Fury (15)

Director: David Ayer

Starring: Brad Pitt, Shia LaBeouf, Logan Lerman, Michael Peña, Jon Bernthal

"IDEALS are peaceful. History is violent."

Brad Pitt somehow has a knack of summing up the mood and message behind a film in a succinct sound bite and Fury is no exception.

In David Ayer's Second World War film, he plays Don 'Wardaddy' Collier, a battle-hardened sergeant who commands a Sherman tank in Nazi Germany in the final grim stage of the conflict.

Fury portrays those dark, bitter and twisted days when Hitler was on the brink of defeat.

He declares 'total war' with even children summoned to defend the homeland and there is desperation on both sides for the war to end.

There have been many films made about the atrocities of the Second World War. Too many, some might say.

But what makes Ayer's Fury stand out is that there is no redemption or poetry here. The message is clear – war is hell.

Pitt's 'Wardaddy' commands a crew of five who he has kept alive by being as harsh and merciless with them as he is fighting the enemy. But privately he longs for home and is facing the same inner turmoil as the rest of them.

Outnumbered and outgunned, his men are assigned to strike at the heart of Nazi Germany one town at a time, risking ambush, counter attacks and superior German tanks.

One of startling elements of the film is the transformation of Logan Lerman's character, Norman Ellison.

The army clerk is more at home behind a typewriter than inside a tank but he slowly becomes desensitized to the violence around him as he grapples with his conscience, survival instinct and feelings about the enemy.

It is an exceptional performance so expect to see much more from Lerman in the years to come.

The other members of the crew are played by Shia LaBeouf (Transformers), Jon Bernthal (The Walking Dead) and Michael Peña (Ayer's End of Watch).

Each character has his own demons and has been hopelessly distorted by the war.

In different circumstances they probably would not be able to stand each other but together in that claustrophobic tank – in life and death situations – they are an incredibly efficient team.

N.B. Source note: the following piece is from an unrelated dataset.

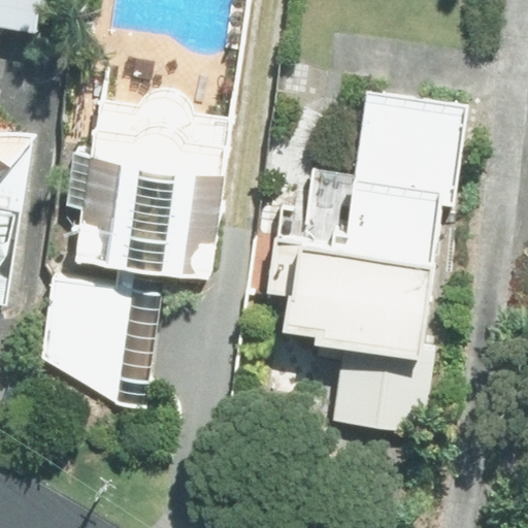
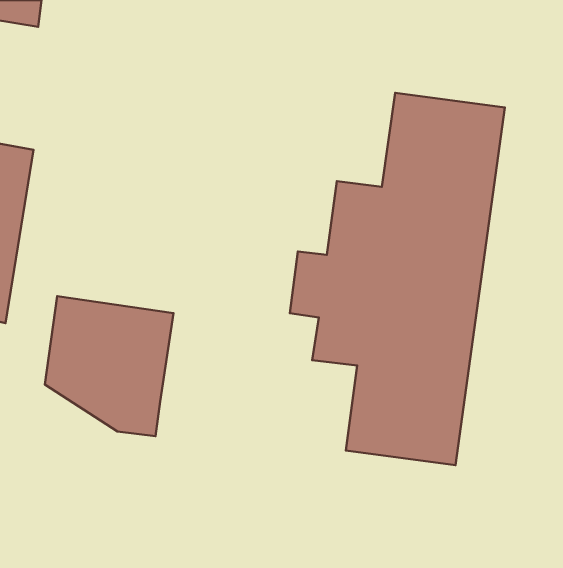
building: [63,101,231,270] -> none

The film speaks volumes about brotherhood.

As with all war films, Fury also makes for some tense, emotionally wrought viewing.

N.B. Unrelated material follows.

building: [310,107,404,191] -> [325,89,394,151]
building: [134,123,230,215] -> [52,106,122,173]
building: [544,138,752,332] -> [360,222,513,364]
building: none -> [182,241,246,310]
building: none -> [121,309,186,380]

Bodies are ploughed into ditches as if it was nothing, soldiers burn in agony while clambering from the wreckage of tanks.

But what might stay with you is the image of wide-eyed children in Nazi uniforms, drawn into a world of death and despair that they cannot possibly comprehend.

And, although brutal, the scenes are never gratuitous as they are in keeping with the film's theme on the impact of the war on those that fight it.

A haunting portrayal of some of the darkest days of Europe's modern history, Fury proves that war films still have the power to move us almost 70 years after the conflict ended.